Lejos de interpretarlos como una falta de disciplina, Jiménez plantea que los antojos pueden ser una señal del cuerpo. En su exposición incluyó ejemplos de combinaciones sorprendentes que han relatado pacientes —como mezclar patatas con mayonesa o galletas con chocolate— para ilustrar que los deseos alimentarios aparecen en diversas etapas de la vida y con motivos biológicos concretos.
Hormonas y apetito: cómo se conectan
Según la ginecóloga, justo antes de la menstruación se produce una caída de estrógenos y progesterona que afecta tanto al ánimo como al hambre. Ese descenso puede inducir la búsqueda de alimentos más palatables; por eso, en esos momentos el cuerpo suele preferir opciones ricas en azúcar o en calorías, que activan los circuitos de recompensa cerebral. Comprender este mecanismo permite ver los antojos como una respuesta fisiológica y no como un fallo de autocontrol.
Perimenopausia, sueño y ganancia de peso
Jiménez también relacionó los antojos con la perimenopausia, etapa previa a la menopausia en la que las variaciones hormonales pueden intensificarse. En este periodo algunas mujeres experimentan despertares nocturnos seguidos de apetito urgente por alimentos dulces o densos, situación que, si se repite, puede favorecer la acumulación de grasa corporal y alterar el sueño. La especialista señaló que estos patrones no solo afectan el metabolismo, sino también la calidad de vida.
Antojos nocturnos y sueño fragmentado
Un ejemplo ofrecido por Jiménez describe a personas que se despiertan a mitad de la noche con necesidad de comer algo reconfortante: «Entre que no duermo… voy a la cocina a buscar unas galletas con Colacao», contó. Ese comportamiento, repetido en el tiempo, suma calorías extras y contribuye a la percepción de aumento de peso. Reconocer el ciclo ayuda a buscar soluciones que mejoren el descanso y prevengan la ganancia de grasa.
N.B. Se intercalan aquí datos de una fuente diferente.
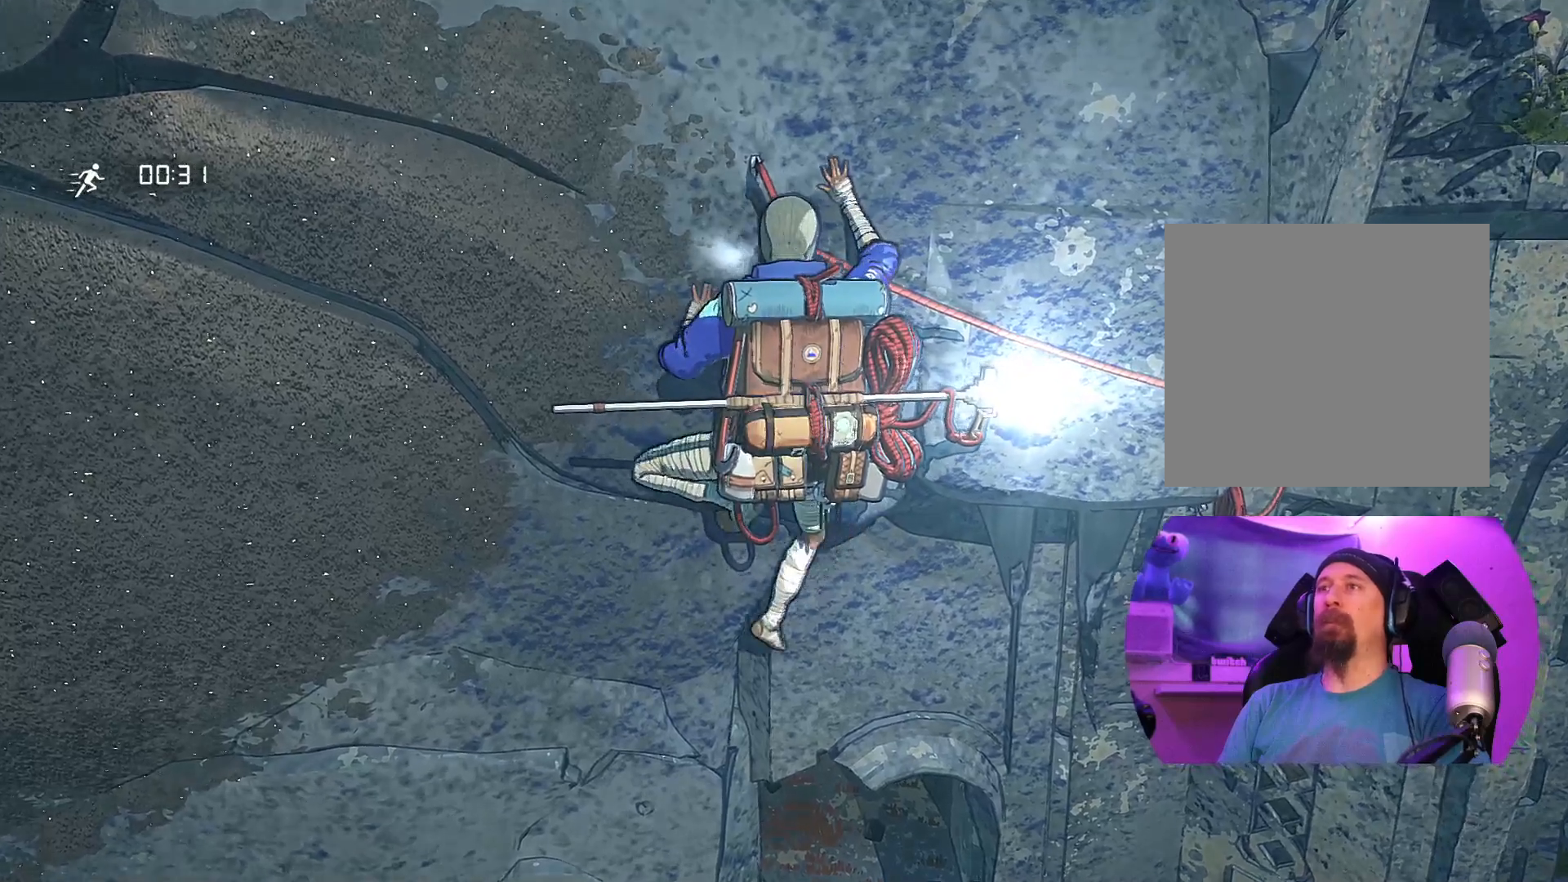
{"buttons": [], "left_stick": "center", "right_stick": "center", "events": [[117, "left_stick", "up"], [484, "left_stick", "center"]]}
Impacto emocional y relaciones personales
El efecto de las oscilaciones hormonales trasciende el apetito. Jiménez advirtió que las mismas alteraciones pueden provocar cambios en el estado anímico, mayor irritabilidad y dificultades para gestionar emociones. Explicó que puede darse una «hiperactividad de cierta zona» cerebral vinculada a esos cambios, lo que se traduce en respuestas más impulsivas y en una pérdida temporal de filtros en la interacción con hijos, pareja o colegas.
Cuando los antojos afectan la vida social
La especialista indicó que, si no se reconoce la causa hormonal, estos episodios pueden amargar la vida provocando malentendidos en el entorno y sentimientos de culpa. Entender que existe una base biológica facilita adoptar una actitud más compasiva consigo misma y buscar estrategias prácticas para manejar tanto el hambre emocional como las tensiones interpersonales.
Qué hacer: claves prácticas y cuándo pedir ayuda
Radharani Jiménez recomendó abordar los antojos desde varias vías complementarias: primero, informarse sobre el papel de las hormonas; segundo, mejorar hábitos de sueño y alimentación para reducir los impulsos nocturnos; y tercero, consultar con un profesional cuando los cambios sean persistentes o interfieran significativamente en la vida diaria. Herramientas como ajustes dietéticos, higiene del sueño y apoyo psicológico pueden ser útiles según el caso.
Adoptar una perspectiva informada y buscar apoyo médico cuando sea necesario ayuda a recuperar equilibrio físico y emocional, y a abordar tanto la sensación de hambre como su impacto en las relaciones personales.